There was something about the allure of an electric guitar that appealed to Bill Frisell before he’d ever picked one up or had even been in the same room with one. Growing up in the ’50s and ’60s, as American culture was being consumed by rock ’n’ roll and popular music was steeped in the sound of Fender guitars, Frisell knew he’d eventually become a musician.
“It’s all I’ve ever wanted to do,” he said during a recent phone interview. “Thinking back to way, way before I even owned a guitar, maybe even before I thought about playing one, I had a fascination with it. Even just the object itself was this cool-looking thing.”

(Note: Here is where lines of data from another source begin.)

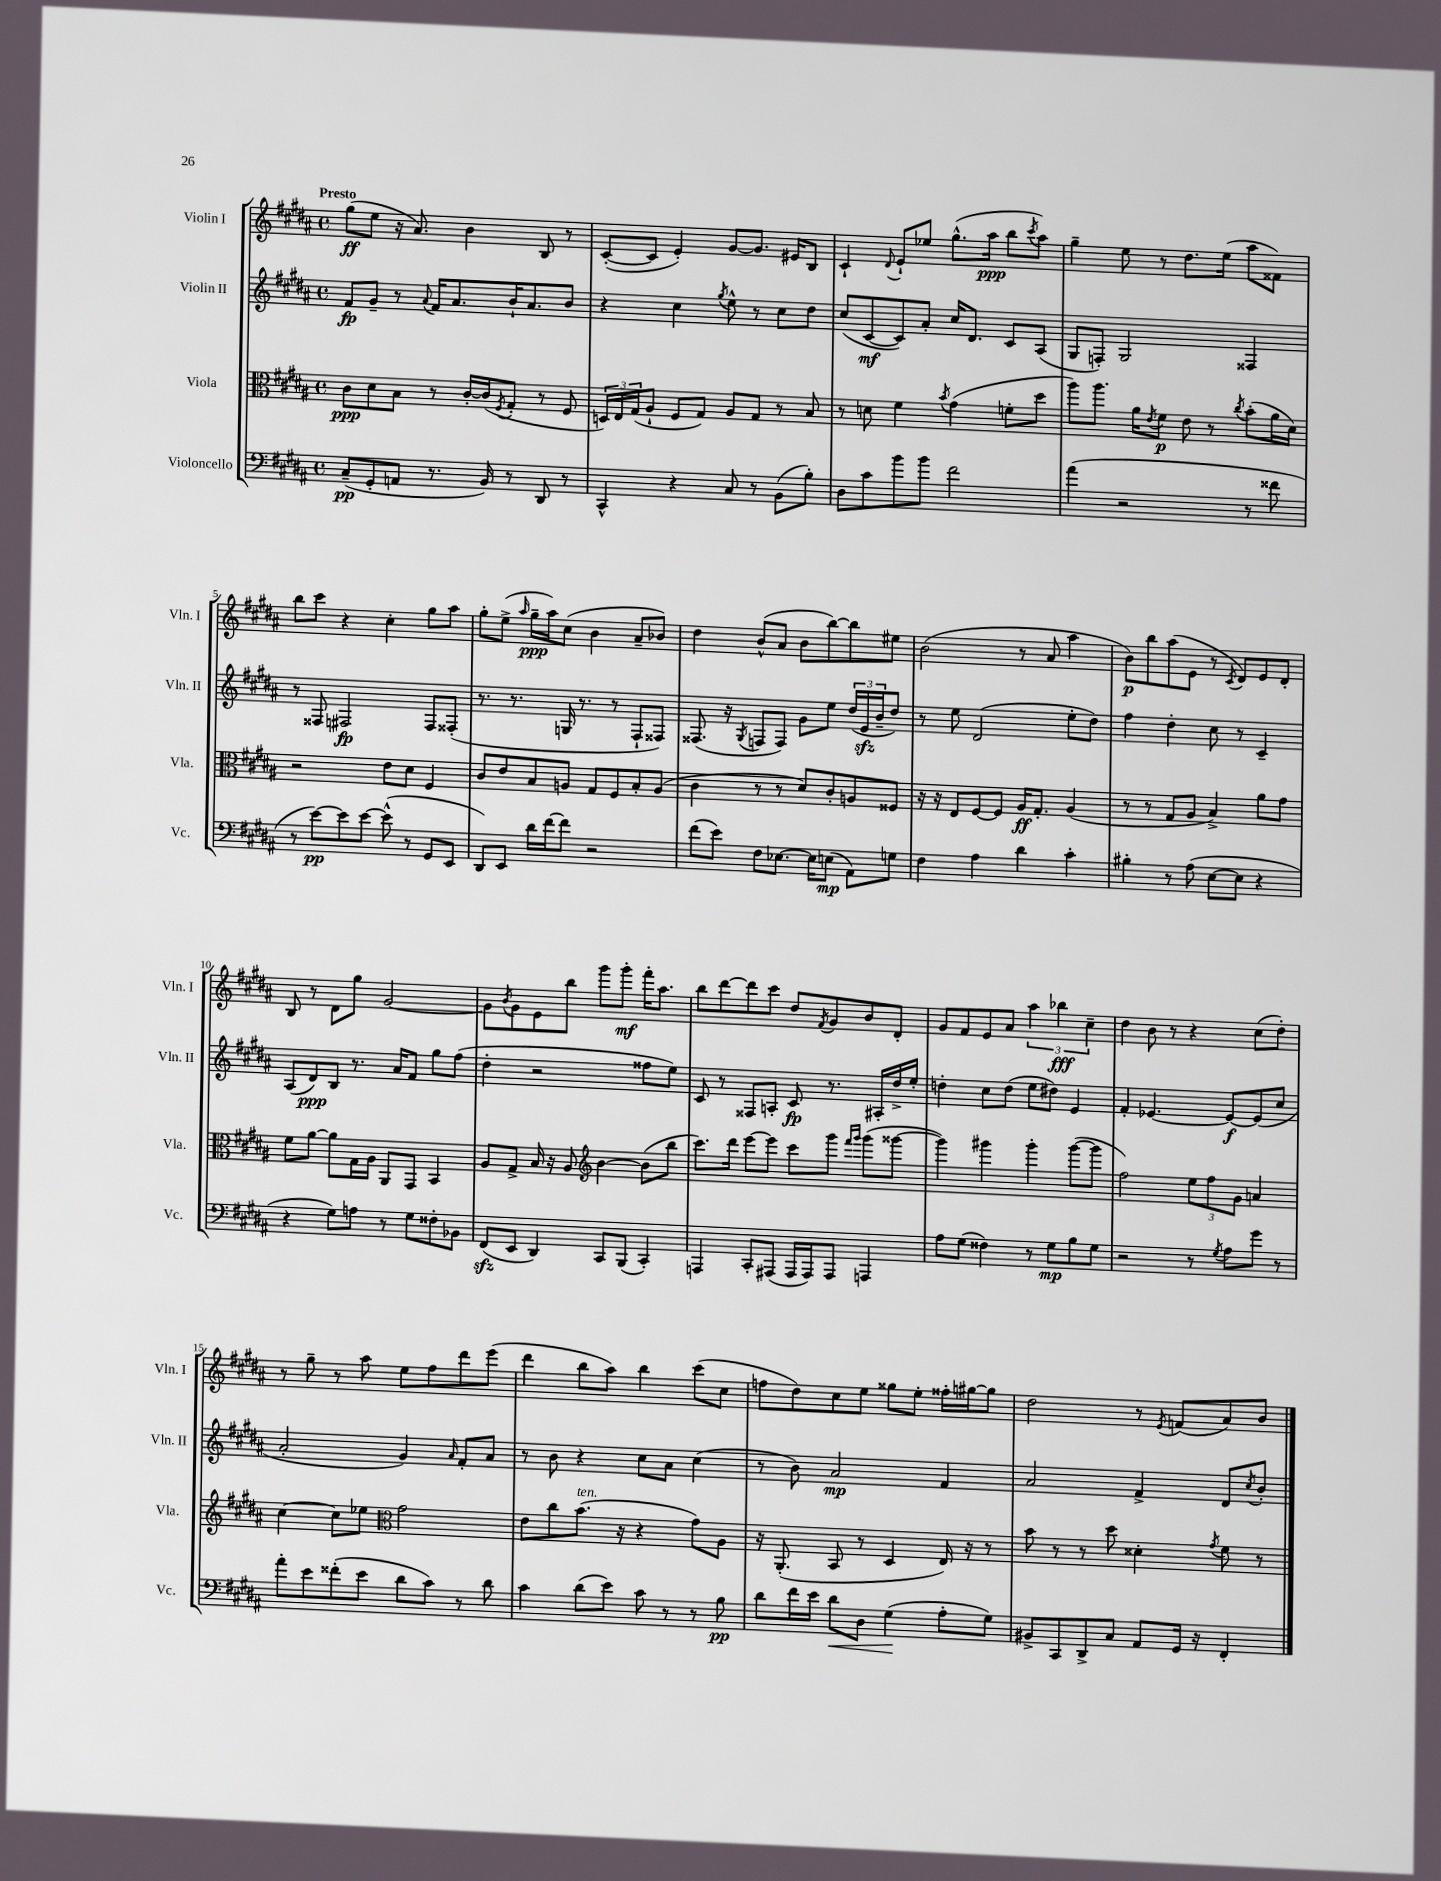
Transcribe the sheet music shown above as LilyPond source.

<<
\new StaffGroup <<
\new Staff = "s0" \with { instrumentName = "Violin I" shortInstrumentName = "Vln. I" } {
    \clef treble \key b \major \defaultTimeSignature \time 4/4 \tempo "Presto"
    gis''8\ff( e''8 r16 ais'8.) b'4 b8 r8 |
    cis'8~-.( cis'8 e'4-.) gis'8~ gis'8. eis'16 b8 |
    cis'4-! \appoggiatura { dis'8 } e'8-! ees''8 gis''8.-^( ais''16\ppp b''8 \acciaccatura { cis'''8 } ais''8) |
    gis''4-- e''8 r8 dis''8. e''16( ais''8 fisis'8) |
    b''8 cis'''8 r4 cis''4-. gis''8 ais''8 |
    gis''8-. e''8->( \grace { ais''16 } gis''16--\ppp ais''16) cis''8( b'4 ais'8-- bes'8) |
    dis''4 b'8-^( ais'8 b'8 b''8~) b''8 eis''8 |
    b'2( r8 ais'8 ais''4 |
    b'8\p) b''8 ais''8( e'8 r8 \acciaccatura { cis'8 } dis'8) e'8 dis'8-. |
    b8 r8 dis'8 gis''8 gis'2~ |
    gis'8 \acciaccatura { b'8 } gis'8 e'8 b''8 gis'''8 gis'''8-.\mf fis'''16-. ais''8. |
    b''8 dis'''8~ dis'''8 cis'''8 dis''8 \acciaccatura { fis'8 } gis'8 b'8 dis'8-. |
    gis'8 fis'8 e'8 ais'8 \tuplet 3/2 { ais''4 bes''4\fff cis''4-- } |
    dis''4 b'8 r8 r4 cis''8( dis''8-.) |
    r8 gis''8-- r8 ais''8 e''8 fis''8 dis'''8 e'''8( |
    dis'''4 b''8 ais''8) b''4 cis'''8( cis''8 |
    f''8 dis''8) cis''8 e''8 gisis''8 e''8-. fisis''16-. gis''16~ gis''8 |
    dis''2 r8 \acciaccatura { e'8 } f'8( ais'8) b'8 \bar "|." |
}
\new Staff = "s1" \with { instrumentName = "Violin II" shortInstrumentName = "Vln. II" } {
    \clef treble \key b \major \defaultTimeSignature \time 4/4
    fis'8\fp gis'8-- r8 \appoggiatura { ais'8 } fis'16 ais'8. b'16-! ais'8. b'8 |
    r4 cis''4 \acciaccatura { gis''8 } e''8-^ r8 cis''8 dis''8 |
    cis''8( cis'8~\mf cis'8) ais'8-. cis''16 dis'8. cis'8 ais8( |
    gis8 f8-.) gis2 fisis4 |
    r8 fisis8 fis2\fp fis8 fisis8-.( |
    r8. r8. g16 r8. r8 fis8-! fisis8) |
    fisis8.( r16 \acciaccatura { gis8 } f8 f8) gis'8 e''8 \tuplet 3/2 { dis''16( e'16\sfz b'16-- } dis''8) |
    r8 e''8 dis'2( e''8-. dis''8) |
    fis''4 dis''4-. cis''8 r8 cis'4-- |
    ais8( dis'8\ppp) b8 r8. ais'16 fis'8 gis''8 fis''8( |
    dis''4-. r2 fisis''8 e''8) |
    cis'8 r8 fisis8 a8-. cis'8\fp r8. ais16-. dis''16-> e''16-. |
    d''4-. cis''8 d''8( e''8 dis''8) e'4 |
    fis'4-. ees'4.~ ees'8~\f ees'8( cis''8 |
    ais'2-. gis'4) \grace { ais'16 } fis'8-. ais'8 |
    r8 b'8 r4 cis''8 ais'8 cis''4( |
    r8 b'8) ais'2\mp fis'4 |
    ais'2 fis'4-> dis'8 \acciaccatura { cis''8 } b'8-. \bar "|." |
}
\new Staff = "s2" \with { instrumentName = "Viola" shortInstrumentName = "Vla." } {
    \clef alto \key b \major \defaultTimeSignature \time 4/4
    cis'8\ppp dis'8 b8 r8 cis'16~-. cis'16( \acciaccatura { fis8 } gis8-. r8 fis8 |
    \tuplet 3/2 { d16) e16 gis16( } ais8-! fis8 gis8) ais8 gis8 r8 b8 |
    r8 d'8 fis'4 \acciaccatura { b'8 } gis'4( f'8-. dis''8 |
    ais''8) ais''8. ais'16 \acciaccatura { e'8 } fis'8\p e'8 r8 \acciaccatura { cis''8 } b'8-.( ais'16 dis'16) |
    r2 e'8 dis'8 fis4 |
    cis'8 e'8 b8 a8 gis8 fis8 b8-. a8( |
    cis'4 r8 r8 dis'8) cis'8-. a8 fisis8 |
    r16 r16 e8 fis8~ fis8 ais16\ff gis8.-. ais4( |
    r8 r8 gis8 ais8 b4->) ais'8 gis'8 |
    fis'8 ais'8~ ais'8 gis16 ais16 ais,8 gis,8 b,4 |
    ais8 gis8-> b16 r16 ais8 \clef treble b'4~ b'8( b''8 |
    cis'''8.) dis'''16 e'''8~ e'''8 cis'''8 gis'''8 \grace { fis'''16 gis'''16 } gis'''8( gisis'''8~ |
    gisis'''4) gis'''4 gis'''4-. gis'''8~( gis'''8 |
    fis''2) \tuplet 3/2 { e''8 fis''8 gis'8 } a'4 |
    cis''4~ cis''8 ees''8 \clef alto gis'2 |
    e'8 cis''8 b'8.^\markup { \italic "ten." }( r16 r4 gis'8) ais8 |
    r16 ais,8.-.( b,8 r8 dis4 e16) r16 r8 |
    b'8 r8 r8 dis''8 disis'4-. \acciaccatura { gis'8 } fis'8 r8 \bar "|." |
}
\new Staff = "s3" \with { instrumentName = "Violoncello" shortInstrumentName = "Vc." } {
    \clef bass \key b \major \defaultTimeSignature \time 4/4
    cis8--\pp( gis,8-. a,8 r8. b,16) r8 dis,8 r8 |
    cis,4-^ r4 cis8 r8 b,8( b8-.) |
    dis8 cis'8 b'8 b'8 fis'2 |
    ais'4( r2 r8 fisis'8 |
    r8 e'8~\pp) e'8 e'8~ e'8-^( r8 gis,8 e,8 |
    dis,8) e,8 dis'16 fis'16~ fis'8 r2 |
    fis'8( e'8) fis8 ees8.~ ees16 e8\mp( ais,8) g8 |
    fis4 ais4 dis'4 cis'4-. |
    bis4-. r8 ais8( e8~ e8 r4 |
    r4 gis8) a8 r8 gis8 fisis8-. bes,8 |
    fis,8\sfz( e,8 dis,4) cis,8 b,,8( cis,4-.) |
    a,,4 cis,8-. ais,,8( ais,,16 ais,,16) ais,,8 a,,4 |
    ais8 gis8( fisis4) r8 gis8\mp b8 gis8 |
    r2 r8 \acciaccatura { gis8 } ais8 gis'8 r8 |
    ais'8-. e'8 fisis'8-.( e'8 dis'8 cis'8) r8 dis'8 |
    cis'4 dis'8( e'8) cis'8 r8 r8 b8\pp |
    dis'8 fis'16 e'16 dis'8\< dis8 gis4\!( ais8-. gis8) |
    bis,8-> cis,8 dis,8-> cis8 ais,8 gis,16 r16 fis,4-. \bar "|." |
}
>>
>>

Frisell’s obsession with music led him to pick up the clarinet in grade school, and he played it up until college, which is around the time that he got his first guitar.
“The clarinet was more of a serious thing, where my parents wanted me to practice every day,” he said. “But the guitar was something I was really drawn to on my own, and I loved it. Fender guitars and rock ’n’ roll – it’s all parallel to my own history somehow.”
The guitar and the clarinet might seem like they’re in different ballparks, but Frisell said he still applies the techniques of a woodwind instrument to his playing style. “Having that experience of playing a wind instrument, and the way it connects to your breathing and your body … I know that’s had a huge impact on the way I play,” he said. “Later on, being inspired so much by other instruments, listening to saxophone players and trumpet players, it gives me a little more connection to what that feels like.”
More than 30 years later, Frisell is the one of the premiere instrumental jazz guitarists, although lumping all of his music into the “jazz” category is a bit simplistic. His music flirts with folk, country, ambient rock and even pop – his 1992 album “Have a Little Faith” features deconstructed arrangements of Bob Dylan’s “Just Like a Woman” and Madonna’s “Live to Tell.” It’s not easily classifiable.
Frisell’s recorded output has been steady since his 1983 debut “In Line,” and he’s released at least one album per year since the mid-’90s (that’s not counting live recordings and greatest hits compilations). The energy in the recording studio is much different than it is onstage: There’s more time to work on a song over and over again until it clicks.
“I’m not sure if that’s a luxury or a curse,” he said. “When you’re doing a record, it’s so intense. You’re listening with such detail and you’re obsessing over it at that moment. … After recording is done, in a way I think of it almost as a blueprint or a map of the possibilities of what can happen next.”
A song isn’t really complete once it’s written and recorded, and Frisell says it can take on a whole new life when he’s playing live and trying to find a different approach to a song that’s been committed to tape.
“You’re trying to perfect it, but you’re also trying to discover something new in it,” he said. “Part of that is being able to not be afraid to make a mistake. But sometimes the greatest discoveries happen that way. … My hand goes to the wrong spot on the neck, and if I’m open and listening, maybe it’ll be terrible. But then also it could be, ‘Wow, I never thought of playing that in that moment,’ and it leads you to some good stuff.”